(What is required) Repeat the data below exactly, dropping any pictures it holds.

(Dataset section)
-----
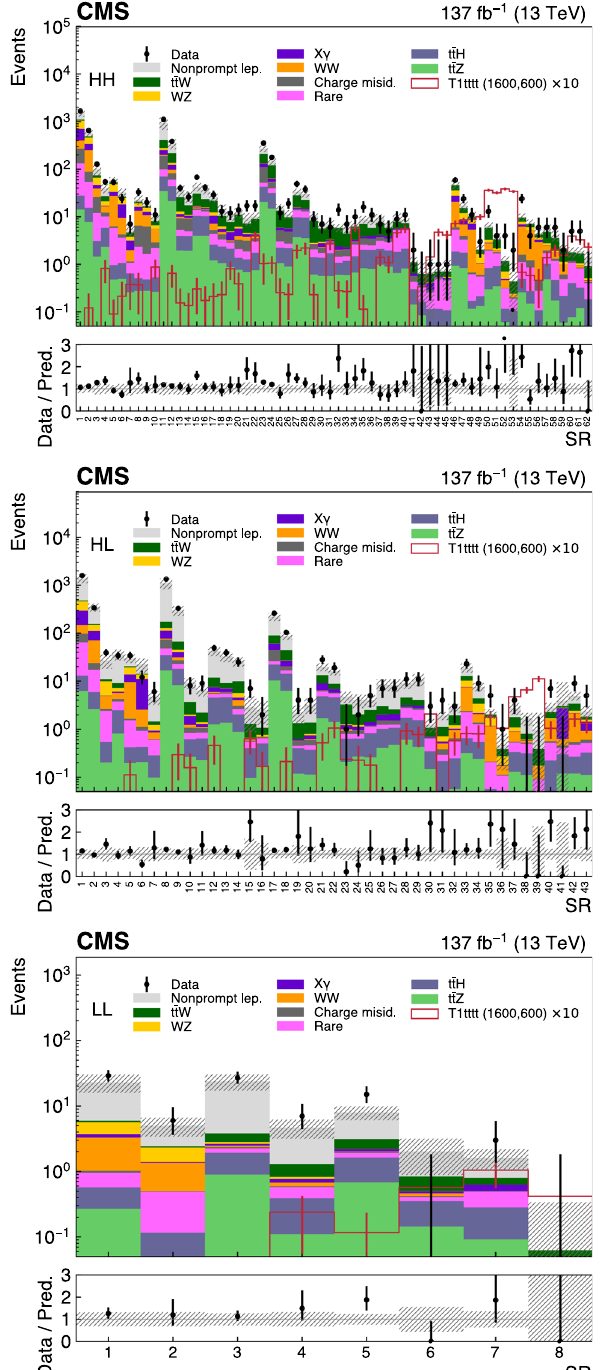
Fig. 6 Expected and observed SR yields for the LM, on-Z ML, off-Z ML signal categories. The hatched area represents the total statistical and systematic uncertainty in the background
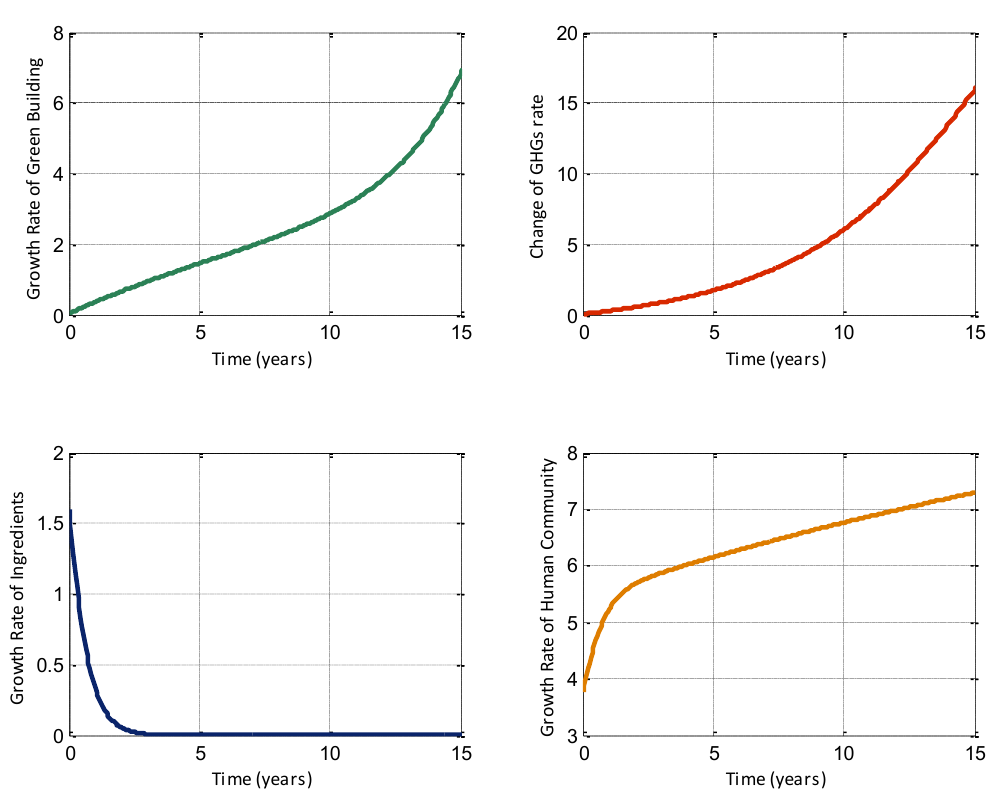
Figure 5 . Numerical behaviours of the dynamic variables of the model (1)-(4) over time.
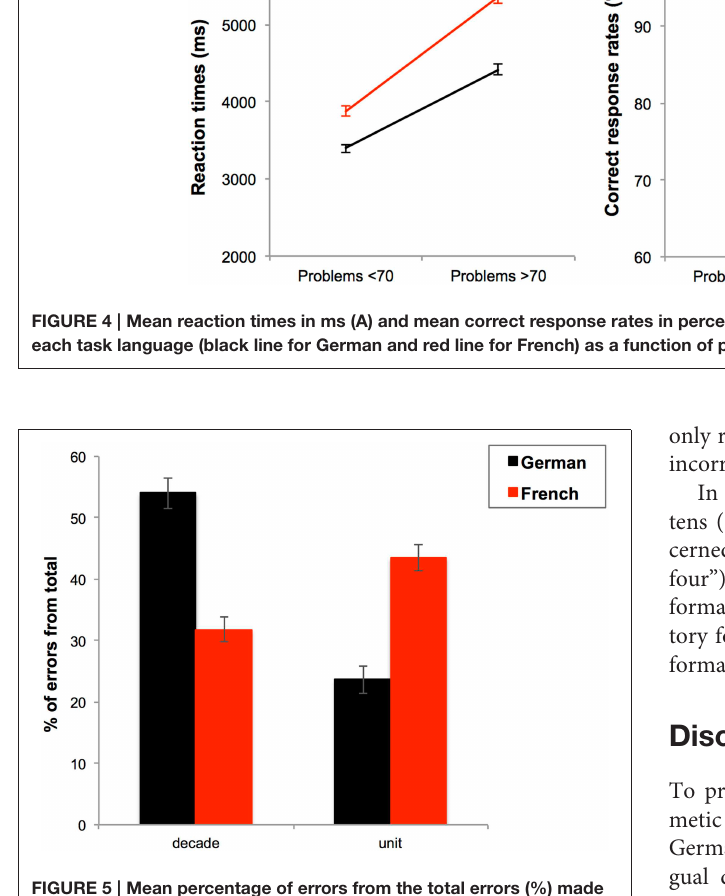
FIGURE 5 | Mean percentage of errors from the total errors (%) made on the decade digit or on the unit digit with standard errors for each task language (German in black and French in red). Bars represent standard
-----
(Expected output)
Fig. 6 Expected and observed SR yields for the LM, on-Z ML, off-Z ML signal categories. The hatched area represents the total statistical and systematic uncertainty in the background
Figure 5 . Numerical behaviours of the dynamic variables of the model (1)-(4) over time.
FIGURE 5 | Mean percentage of errors from the total errors (%) made on the decade digit or on the unit digit with standard errors for each task language (German in black and French in red). Bars represent standard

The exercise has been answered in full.